Saturday, 12 April 2014

India’s ‘Favourite Dhun’



Rushdie’s novel re-writes the nationalism of India far from being pluralistic in nature. Critiquing the all India inclusion narrative through both the feminist ‘Bharat – Mata’ ideology as well as the religious diversity when he allows for Muslims, Hindus, Jews, Portuguese and the British to function in the historical re-creation of India. In doing so, first, he re-defines the religious outlook of nationalist India as being strictly mono-religious, in that, remarkably Hindu at its roots making Mother India problematic.  From the pursuance of the Indian savior Gandhi who promoted his favourite dhun:

Raghpati Raghava Raja Ram
Patitha pavana Sita Ram
Ishwara Allah tera naam,
Sabko Sanmati de Bhagwaan


Making Gandhi’s religious tolerance seem false, he says, “I had seen India’s beauty in that crowd with its Soda water and cucumber but with that God stuff, I got scared. In the city we are for secular India, in the village we are for Ram. And they say Ishwar and Allah is your name, but they don’t mean it – They mean Ram… In the end, I’m afraid the villagers will march on the cities and people like us will have to lock our doors and there will come a Battering Ram’. Religious fanaticism is described first through the un-apologetic, loud, fear- instilling Ram and Sita mythology which Rushdie believes conquered secularism out of the sub continent. In the first passage of Chapter 7, he brings up the “Chinese tiles that promote godless views: Pushy ladies, skirts-not-saris, Spanish shenanigans, Moorish crowns… Can this really be India?
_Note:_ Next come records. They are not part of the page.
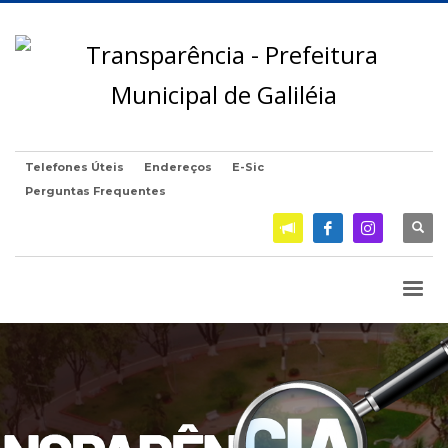
Telefones Úteis
Endereços
E-Sic
Perguntas Frequentes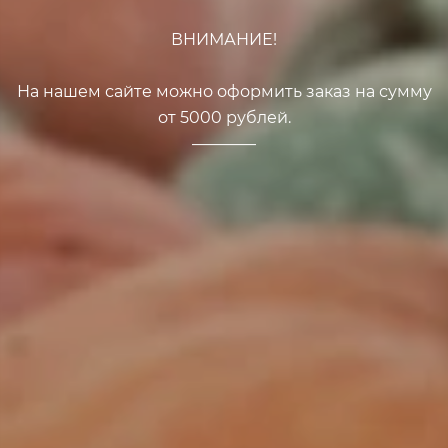
ВНИМАНИЕ!
На нашем сайте можно оформить заказ на сумму
от 5000 рублей.
————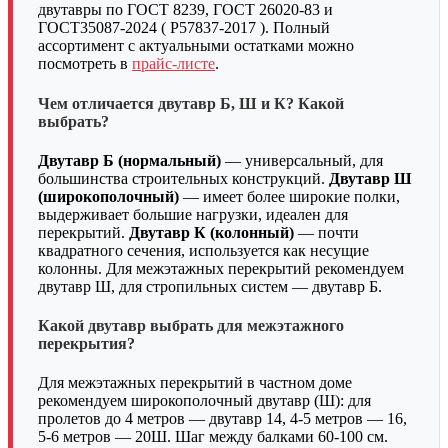
двутавры по ГОСТ 8239, ГОСТ 26020-83 и
ГОСТ35087-2024 ( Р57837-2017 ). Полный
ассортимент с актуальными остатками можно
посмотреть в
прайс-листе
.
Чем отличается двутавр Б, Ш и К? Какой
выбрать?
Двутавр Б (нормальный)
— универсальный, для
большинства строительных конструкций.
Двутавр Ш
(широкополочный)
— имеет более широкие полки,
выдерживает большие нагрузки, идеален для
перекрытий.
Двутавр К (колонный)
— почти
квадратного сечения, используется как несущие
колонны. Для межэтажных перекрытий рекомендуем
двутавр Ш, для стропильных систем — двутавр Б.
Какой двутавр выбрать для межэтажного
перекрытия?
Для межэтажных перекрытий в частном доме
рекомендуем широкополочный двутавр (Ш): для
пролетов до 4 метров — двутавр 14, 4-5 метров — 16,
5-6 метров — 20Ш. Шаг между балками 60-100 см.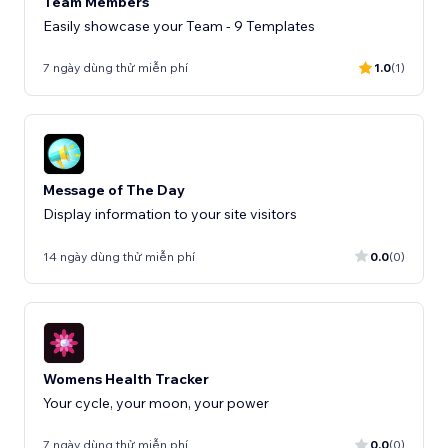
Team Members
Easily showcase your Team - 9 Templates
7 ngày dùng thử miễn phí
1.0
(1)
Message of The Day
Display information to your site visitors
14 ngày dùng thử miễn phí
0.0
(0)
Womens Health Tracker
Your cycle, your moon, your power
7 ngày dùng thử miễn phí
0.0
(0)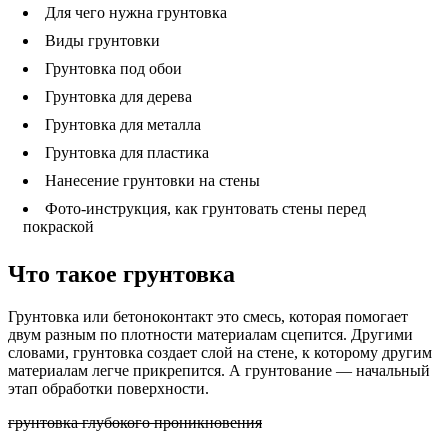
Для чего нужна грунтовка
Виды грунтовки
Грунтовка под обои
Грунтовка для дерева
Грунтовка для металла
Грунтовка для пластика
Нанесение грунтовки на стены
Фото-инструкция, как грунтовать стены перед
покраской
Что такое грунтовка
Грунтовка или бетоноконтакт это смесь, которая помогает
двум разным по плотности материалам сцепится. Другими
словами, грунтовка создает слой на стене, к которому другим
материалам легче прикрепится. А грунтование — начальный
этап обработки поверхности.
грунтовка глубокого проникновения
Bharat – Mata, Hindustan- Hamara, is this the place?” What does it mean to be part of the multi-cultural India? Rushdie raises questions about the multiplicity of Indian identities in ‘The Moor’s Last Sigh’ and finds the whole history and ideology of an inclusive India problematic. Rushdie includes poetry, chants, Urdu-Hindi versions of the English language to show the fear of religious extremism contrasting it to the safety pledge granted to Vasco as he says ‘ Don’t worry about me, I’m Portuguese’.